>> Begin Data excerpts
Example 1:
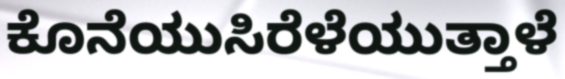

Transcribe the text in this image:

ಕೊನೆಯುಸಿರೆಳೆಯುತ್ತಾಳೆ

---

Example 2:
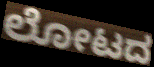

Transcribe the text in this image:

ಲೋಟದ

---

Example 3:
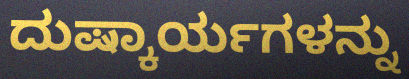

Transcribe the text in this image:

ದುಷ್ಕಾರ್ಯಗಳನ್ನು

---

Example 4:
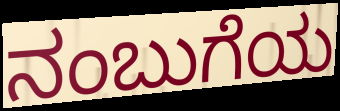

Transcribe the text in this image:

ನಂಬುಗೆಯ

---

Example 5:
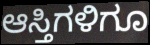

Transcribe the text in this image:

ಆಸ್ತಿಗಳಿಗೂ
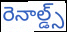
రెనాల్డ్స్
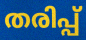
തരിപ്പ്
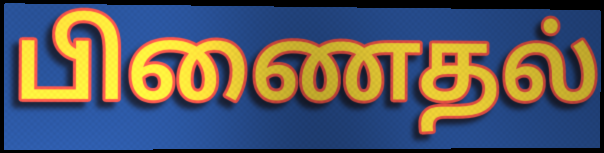
பிணைதல்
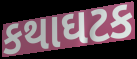
કથાઘટક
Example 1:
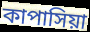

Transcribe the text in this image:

কাপাসিয়া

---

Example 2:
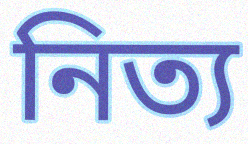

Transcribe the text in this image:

নিত্য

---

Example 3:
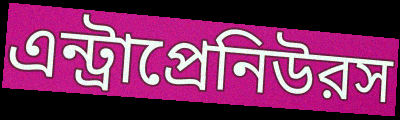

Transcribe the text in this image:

এন্ট্রাপ্রেনিউরস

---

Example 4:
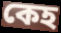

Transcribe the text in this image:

কেহ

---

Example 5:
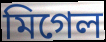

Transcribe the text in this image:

মিগেল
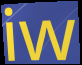
iw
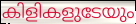
കിളികളുടേയും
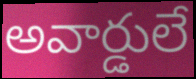
అవార్డులే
>> End Data excerpts
- **Your task**: Copy out all the records above word for word, leaving out the pictures.

- **Solution to this exercise**:
Example 1:

Transcribe the text in this image:

ಕೊನೆಯುಸಿರೆಳೆಯುತ್ತಾಳೆ

---

Example 2:

Transcribe the text in this image:

ಲೋಟದ

---

Example 3:

Transcribe the text in this image:

ದುಷ್ಕಾರ್ಯಗಳನ್ನು

---

Example 4:

Transcribe the text in this image:

ನಂಬುಗೆಯ

---

Example 5:

Transcribe the text in this image:

ಆಸ್ತಿಗಳಿಗೂ
రెనాల్డ్స్
തരിപ്പ്
பிணைதல்
કથાઘટક
Example 1:

Transcribe the text in this image:

কাপাসিয়া

---

Example 2:

Transcribe the text in this image:

নিত্য

---

Example 3:

Transcribe the text in this image:

এন্ট্রাপ্রেনিউরস

---

Example 4:

Transcribe the text in this image:

কেহ

---

Example 5:

Transcribe the text in this image:

মিগেল
iw
കിളികളുടേയും
అవార్డులే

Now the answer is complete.